Andrew Blick and Stuart Weir (Democratic Audit): Four MPs of the House of Commons awkward squad are leading a demand for more transparency and regulation in the activities of the corporate and other lobbyists who infest the Palace of Westminster and the Whitehall village. Former Environment Minister, Michael Meacher MP has tabled a new Early Day Motion, with cross-party support from among others Conservative MP Peter Bottomley, Liberal Democrat MP Norman Baker and Plaid Cymru's Adam Price, demanding a mandatory register of individuals and organisations that are involved in lobbying MPs and the civil service and the introduction of an enforceable code of ethics for lobbyists.
At the same time, the Public Administration Select Committee's ongoing inquiry into lobbying is also debating the issue of transparency. So far its evidence sessions have however done more to show how hard it is to pin lobbyists down. John Sauven, director of Greenpeace, gave evidence to PASC about the privileged access BAA has to the Department of Transport and the way the airports operator and the department colluded over the public consultation on Heathrow expansion. Asked about his access to government, Tom Kelly, BAA group director of corporate and public affairs and former spokesman for Tony Blair, said that MPs on the committee were overstating his influence, and went on to stretch the credulity of the committee by saying his contacts book extended mainly to government press officers.
Greenpeace and Friends of the Earth are both members of the Alliance for Lobbying Transparency (ALT) which has published a summary of the committee's sessions, ‘Tesco and BAA coy over lobbying in the face of evidence’ on the Alliance website . This coalition of NGOs and trade unions is also campaigning for a simple mandatory system that requires disclosure of all lobbyists’ activities (above a minimum threshold) including financial disclosure, enforceable ethics rules for all lobbyists and stronger rules on ethics for politicians and public officials on the so-called "revolving-door" syndrome between lobbyists and public bodies; and to halt privileged access to decision-makers.

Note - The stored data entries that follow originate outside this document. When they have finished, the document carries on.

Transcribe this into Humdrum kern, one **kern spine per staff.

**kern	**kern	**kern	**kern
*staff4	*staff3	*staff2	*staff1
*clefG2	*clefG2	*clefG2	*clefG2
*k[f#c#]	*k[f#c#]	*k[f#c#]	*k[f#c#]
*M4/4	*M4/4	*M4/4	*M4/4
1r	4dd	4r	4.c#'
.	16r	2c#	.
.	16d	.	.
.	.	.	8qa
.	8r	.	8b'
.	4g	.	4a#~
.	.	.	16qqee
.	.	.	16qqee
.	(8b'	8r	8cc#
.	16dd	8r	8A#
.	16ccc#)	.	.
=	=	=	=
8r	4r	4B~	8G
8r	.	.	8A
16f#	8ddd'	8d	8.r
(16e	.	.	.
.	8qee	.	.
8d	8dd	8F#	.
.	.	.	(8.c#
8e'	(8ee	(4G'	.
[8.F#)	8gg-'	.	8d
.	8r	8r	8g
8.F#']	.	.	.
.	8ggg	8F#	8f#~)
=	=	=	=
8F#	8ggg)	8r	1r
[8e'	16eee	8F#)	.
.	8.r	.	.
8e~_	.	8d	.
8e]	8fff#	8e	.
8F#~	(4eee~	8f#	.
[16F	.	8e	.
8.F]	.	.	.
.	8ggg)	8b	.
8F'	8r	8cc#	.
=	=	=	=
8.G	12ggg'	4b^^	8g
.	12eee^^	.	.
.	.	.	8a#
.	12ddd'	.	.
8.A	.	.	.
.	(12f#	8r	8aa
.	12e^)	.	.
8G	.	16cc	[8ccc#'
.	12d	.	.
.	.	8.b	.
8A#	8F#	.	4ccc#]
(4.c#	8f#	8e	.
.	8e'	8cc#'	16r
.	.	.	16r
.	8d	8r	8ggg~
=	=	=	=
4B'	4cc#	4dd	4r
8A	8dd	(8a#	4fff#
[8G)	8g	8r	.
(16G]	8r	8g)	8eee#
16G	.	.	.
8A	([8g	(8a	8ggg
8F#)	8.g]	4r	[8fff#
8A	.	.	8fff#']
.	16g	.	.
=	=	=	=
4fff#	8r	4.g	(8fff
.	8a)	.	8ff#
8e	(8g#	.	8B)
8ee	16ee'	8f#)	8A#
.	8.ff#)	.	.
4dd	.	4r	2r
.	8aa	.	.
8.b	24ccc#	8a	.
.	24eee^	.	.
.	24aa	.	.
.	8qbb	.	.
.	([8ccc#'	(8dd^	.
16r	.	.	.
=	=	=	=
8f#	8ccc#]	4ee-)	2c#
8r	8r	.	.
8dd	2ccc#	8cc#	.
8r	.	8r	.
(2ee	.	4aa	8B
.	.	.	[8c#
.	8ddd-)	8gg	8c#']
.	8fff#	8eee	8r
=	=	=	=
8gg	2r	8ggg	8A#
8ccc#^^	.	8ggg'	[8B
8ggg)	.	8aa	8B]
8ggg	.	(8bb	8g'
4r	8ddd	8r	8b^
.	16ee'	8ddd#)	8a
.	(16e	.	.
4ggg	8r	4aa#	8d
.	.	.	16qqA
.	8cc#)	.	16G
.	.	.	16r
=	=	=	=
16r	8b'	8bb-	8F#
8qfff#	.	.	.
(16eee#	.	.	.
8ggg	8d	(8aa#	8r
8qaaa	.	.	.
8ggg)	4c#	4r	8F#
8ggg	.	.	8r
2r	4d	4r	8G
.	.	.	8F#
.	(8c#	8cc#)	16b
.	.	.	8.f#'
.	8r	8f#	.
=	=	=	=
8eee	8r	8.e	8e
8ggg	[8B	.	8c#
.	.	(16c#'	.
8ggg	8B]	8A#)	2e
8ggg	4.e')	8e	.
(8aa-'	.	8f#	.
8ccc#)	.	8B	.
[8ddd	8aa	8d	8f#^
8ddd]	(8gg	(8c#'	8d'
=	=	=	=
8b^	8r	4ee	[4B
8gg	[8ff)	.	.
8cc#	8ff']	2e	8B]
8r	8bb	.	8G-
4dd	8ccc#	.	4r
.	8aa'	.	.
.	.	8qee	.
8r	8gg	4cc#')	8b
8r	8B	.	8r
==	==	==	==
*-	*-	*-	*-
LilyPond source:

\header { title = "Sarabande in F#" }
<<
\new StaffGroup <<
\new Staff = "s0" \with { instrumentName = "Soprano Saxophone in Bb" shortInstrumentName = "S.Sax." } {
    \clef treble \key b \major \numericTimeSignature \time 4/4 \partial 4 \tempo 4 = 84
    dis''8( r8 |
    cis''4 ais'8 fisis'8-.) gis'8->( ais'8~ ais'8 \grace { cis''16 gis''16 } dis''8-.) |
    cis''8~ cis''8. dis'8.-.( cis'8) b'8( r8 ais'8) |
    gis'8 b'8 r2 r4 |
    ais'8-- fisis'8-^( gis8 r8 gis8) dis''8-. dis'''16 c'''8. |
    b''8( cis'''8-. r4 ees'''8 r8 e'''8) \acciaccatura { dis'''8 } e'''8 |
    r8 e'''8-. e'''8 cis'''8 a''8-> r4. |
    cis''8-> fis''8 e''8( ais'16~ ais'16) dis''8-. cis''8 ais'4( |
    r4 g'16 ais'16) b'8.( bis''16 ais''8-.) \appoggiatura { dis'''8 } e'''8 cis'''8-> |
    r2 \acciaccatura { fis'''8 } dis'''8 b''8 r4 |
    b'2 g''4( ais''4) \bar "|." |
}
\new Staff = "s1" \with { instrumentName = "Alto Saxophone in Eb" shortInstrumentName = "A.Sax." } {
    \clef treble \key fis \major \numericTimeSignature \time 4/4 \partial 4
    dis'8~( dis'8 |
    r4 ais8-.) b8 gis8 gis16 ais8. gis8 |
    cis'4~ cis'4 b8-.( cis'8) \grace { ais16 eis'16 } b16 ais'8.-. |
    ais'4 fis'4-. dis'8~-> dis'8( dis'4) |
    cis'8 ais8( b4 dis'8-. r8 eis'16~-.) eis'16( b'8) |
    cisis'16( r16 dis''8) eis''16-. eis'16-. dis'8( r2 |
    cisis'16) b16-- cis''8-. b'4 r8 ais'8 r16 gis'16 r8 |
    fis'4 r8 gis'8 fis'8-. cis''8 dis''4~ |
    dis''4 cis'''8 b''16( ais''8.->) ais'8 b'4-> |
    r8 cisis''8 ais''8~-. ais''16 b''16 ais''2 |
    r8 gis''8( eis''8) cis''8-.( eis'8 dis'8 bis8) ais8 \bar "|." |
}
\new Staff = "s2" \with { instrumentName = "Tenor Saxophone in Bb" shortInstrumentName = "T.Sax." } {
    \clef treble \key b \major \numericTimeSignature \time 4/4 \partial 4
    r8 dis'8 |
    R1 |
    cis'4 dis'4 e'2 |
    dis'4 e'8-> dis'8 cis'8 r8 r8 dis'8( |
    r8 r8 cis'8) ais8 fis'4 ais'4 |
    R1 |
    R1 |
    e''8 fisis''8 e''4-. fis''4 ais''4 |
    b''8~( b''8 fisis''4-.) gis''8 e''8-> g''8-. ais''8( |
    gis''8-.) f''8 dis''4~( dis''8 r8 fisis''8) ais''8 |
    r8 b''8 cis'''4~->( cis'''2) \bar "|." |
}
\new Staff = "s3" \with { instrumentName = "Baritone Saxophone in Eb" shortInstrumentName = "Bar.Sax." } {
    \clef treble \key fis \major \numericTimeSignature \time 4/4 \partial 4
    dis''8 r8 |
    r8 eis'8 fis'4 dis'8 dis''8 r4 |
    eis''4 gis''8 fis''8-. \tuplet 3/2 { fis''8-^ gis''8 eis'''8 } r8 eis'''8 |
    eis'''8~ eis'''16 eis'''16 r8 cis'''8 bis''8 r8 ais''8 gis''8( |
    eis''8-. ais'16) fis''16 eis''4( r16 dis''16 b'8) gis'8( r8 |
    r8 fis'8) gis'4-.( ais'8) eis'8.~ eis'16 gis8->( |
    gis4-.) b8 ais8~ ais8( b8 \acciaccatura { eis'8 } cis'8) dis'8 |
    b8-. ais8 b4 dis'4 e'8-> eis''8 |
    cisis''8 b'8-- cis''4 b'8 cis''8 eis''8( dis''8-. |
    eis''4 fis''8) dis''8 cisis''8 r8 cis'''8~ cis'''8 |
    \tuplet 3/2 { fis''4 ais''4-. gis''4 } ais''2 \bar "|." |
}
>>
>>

But lobbyists are perhaps more the icing on the cake, or the flies around the cake. Most of the time, the business elite do not even have to resort to 'lobbying' because their interests are protected not only by their power and influence, but by the 'common sense' of the time. There are more profound problems - the penetration of the public sphere by corporate and commercial interests and the grossly unequal distribution of power in society and the world outside. When Democratic Audit carried out a study of power and participation in Britain last year, we uncovered a wealth of evidence showing how corporate business and the City had an undesirable degree of influence upon government thinking and policy, even without lobbyists, and that the middle and professional classes and their networks dominated the processes of public policy-making at lower levels. While imbalances of material resources persist, so too will the uneven distribution of political influence and policy outcomes. With or without more regulation of the lobbying industry - right though it is in principle - this reality will remain.